Comparer des découpages : les méthodes, expliquées

Quand je compare les départements, les six agences, les régions et les écorégions du cycle de l'eau, une difficulté revient sans cesse : les découpages n'ont ni le même nombre d'unités, ni la même taille moyenne. Or beaucoup d'indicateurs intuitifs, comme la part de milieu dominant dans chaque unité, récompensent mécaniquement les petites mailles. Un département est si petit qu'il tombe presque entièrement dans un seul climat, une seule grande région forestière : sa cohérence apparente n'est pas une qualité de tracé, c'est un effet de taille.

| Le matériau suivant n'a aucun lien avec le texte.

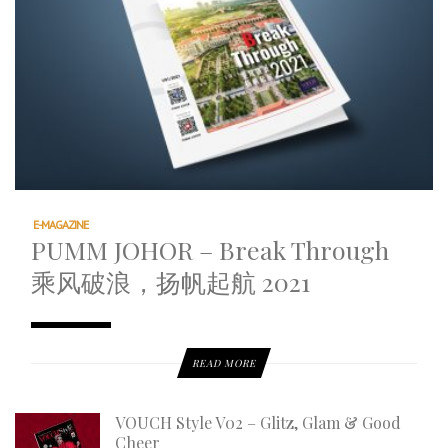
E-MAGAZINE
PUMM JOHOR – Break Through
乘风破浪，扬帆起航 2021
READ MORE
VOUCH Style V02 – Glitz, Glam & Good
Cheer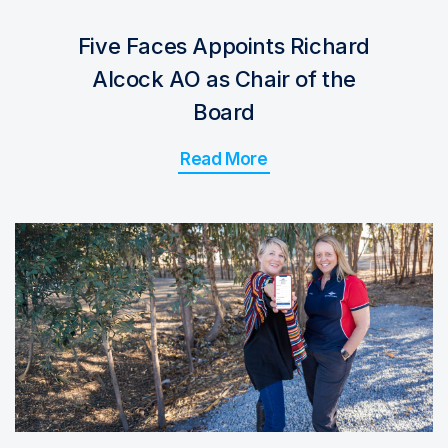
Five Faces Appoints Richard
Alcock AO as Chair of the
Board
Read More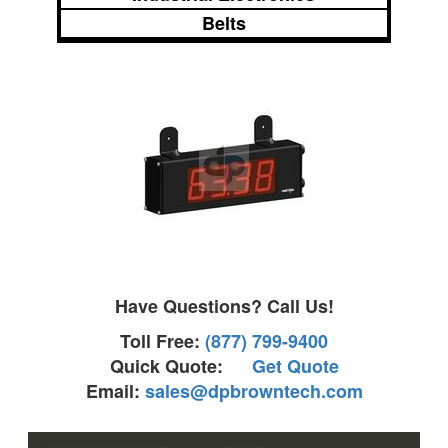
Belts
Have Questions? Call Us!
Toll Free:
(877) 799-9400
Quick Quote:
Get Quote
Email:
sales@dpbrowntech.com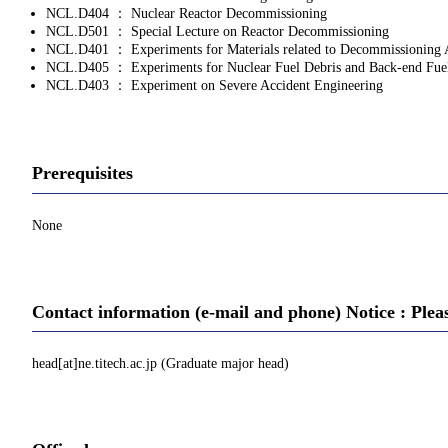
NCL.D404 ： Nuclear Reactor Decommissioning
NCL.D501 ： Special Lecture on Reactor Decommissioning
NCL.D401 ： Experiments for Materials related to Decommissioning 
NCL.D405 ： Experiments for Nuclear Fuel Debris and Back‐end Fue
NCL.D403 ： Experiment on Severe Accident Engineering
Prerequisites
None
Contact information (e-mail and phone) Notice : Plea
head[at]ne.titech.ac.jp (Graduate major head)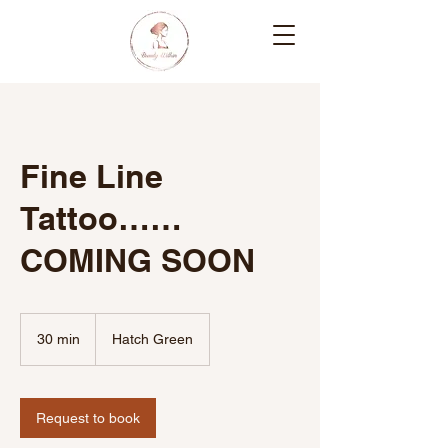
Fine Line
Tattoo……
COMING SOON
30 min
3
Hatch Green
0
m
i
n
Request to book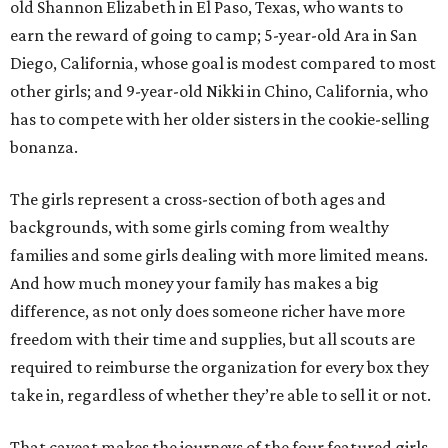
old Shannon Elizabeth in El Paso, Texas, who wants to
earn the reward of going to camp; 5-year-old Ara in San
Diego, California, whose goal is modest compared to most
other girls; and 9-year-old Nikki in Chino, California, who
has to compete with her older sisters in the cookie-selling
bonanza.
The girls represent a cross-section of both ages and
backgrounds, with some girls coming from wealthy
families and some girls dealing with more limited means.
And how much money your family has makes a big
difference, as not only does someone richer have more
freedom with their time and supplies, but all scouts are
required to reimburse the organization for every box they
take in, regardless of whether they’re able to sell it or not.
That caveat makes the journeys of the four featured girls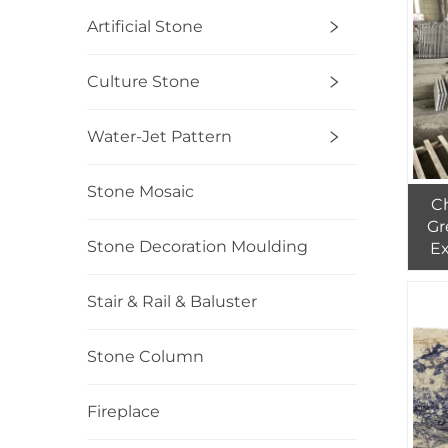
Artificial Stone
Culture Stone
Water-Jet Pattern
Stone Mosaic
Ch
Gr
Stone Decoration Moulding
Ex
Wa
Pri
Stair & Rail & Baluster
Stone Column
Fireplace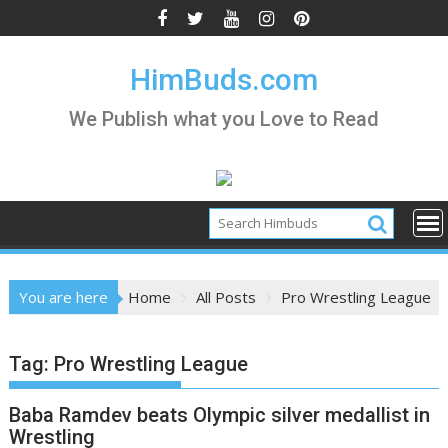
Skip
to
content
HimBuds.com
We Publish what you Love to Read
You are here
Home
All Posts
Pro Wrestling League
Tag:
Pro Wrestling League
Baba Ramdev beats Olympic silver medallist in
Wrestling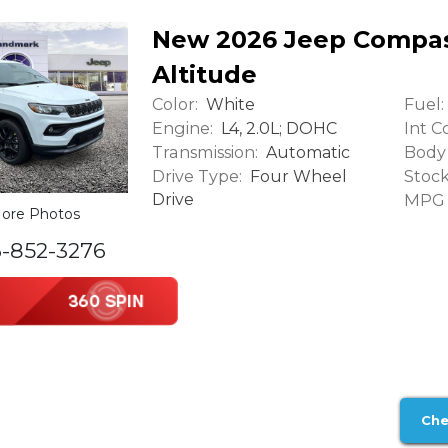
New 2026 Jeep Compas
Altitude
Color:
Fuel:
White
Engine:
Int Co
L4, 2.0L; DOHC
Transmission:
Body 
Automatic
Drive Type:
Stock
Four Wheel
Drive
MPG (
ore Photos
6-852-3276
Che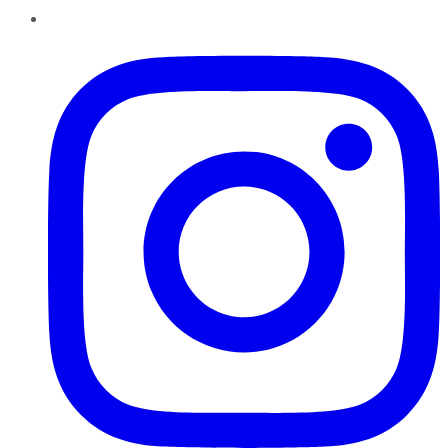
Instagram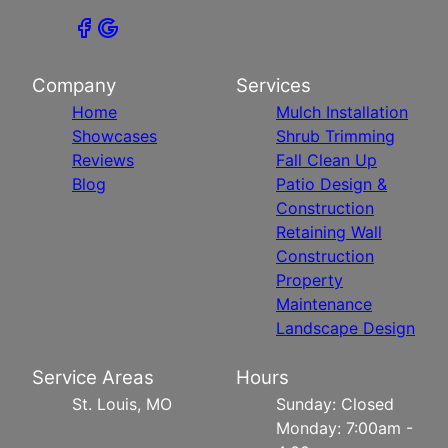
Company
Services
Home
Mulch Installation
Showcases
Shrub Trimming
Reviews
Fall Clean Up
Blog
Patio Design &
Construction
Retaining Wall
Construction
Property
Maintenance
Landscape Design
Service Areas
Hours
St. Louis, MO
Sunday: Closed
Monday: 7:00am -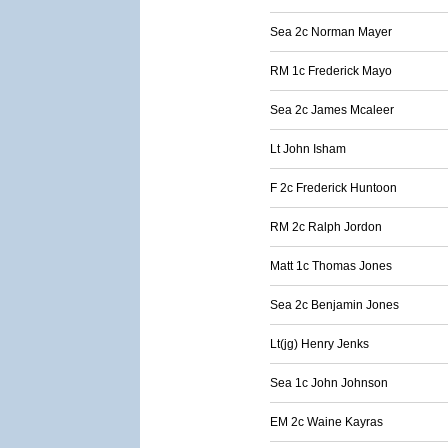
Sea 2c Norman Mayer
RM 1c Frederick Mayo
Sea 2c James Mcaleer
Lt John Isham
F 2c Frederick Huntoon
RM 2c Ralph Jordon
Matt 1c Thomas Jones
Sea 2c Benjamin Jones
Lt(jg) Henry Jenks
Sea 1c John Johnson
EM 2c Waine Kayras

Ces fiches expliquent, une par une, les méthodes que je mobilise pour comparer honnêtement. Chacune répond à une question précise, décrit son mécanisme, en donne un schéma, cite ses références et pose ses limites. Le fil commun : neutraliser l'effet de taille, pour ne comparer que ce qui relève vraiment du tracé.

Les fiches

  1. Le biais de taille (MAUP) : pourquoi un découpage ne peut pas être dit le plus cohérent juste parce que ses unités sont plus petites. C'est le problème de fond, à lire en premier.
  2. Métriques ajustées de comparaison de partitions : mesurer si deux découpages carrellent l'espace de la même façon, indépendamment du nombre d'unités (indice de Rand ajusté, information mutuelle normalisée, V-mesure).
  3. Le modèle nul par permutation : tester si la cohérence observée dépasse ce que produirait un découpage quelconque du même nombre d'unités.
  4. L'alignement des frontières : mesurer si les limites d'un découpage tombent sur les vraies ruptures du milieu, une comparaison qui ne dépend pas de la taille des unités.
  5. Échelles de couleur et comparabilité des grandeurs : comment colorer les cartes avant/après pour qu'elles soient à la fois honnêtes et lisibles.
  6. À quoi servent ces comparaisons : la fiche de clôture, à quoi tout cet appareil sert vraiment, ce qu'il tranche, ce qu'il ne tranche pas, et pourquoi le choix final est politique.

Une précaution de lecture, valable partout

Un découpage n'est pas un échantillon tiré d'une population : c'est une partition exhaustive du territoire. Les mesures et les tests qui suivent gardent donc une valeur d'abord descriptive. Je lis les indices et les p qui les accompagnent comme des repères de comparaison, pas comme des preuves. C'est cette prudence, plus que n'importe quel chiffre isolé, qui rend l'ensemble tenable.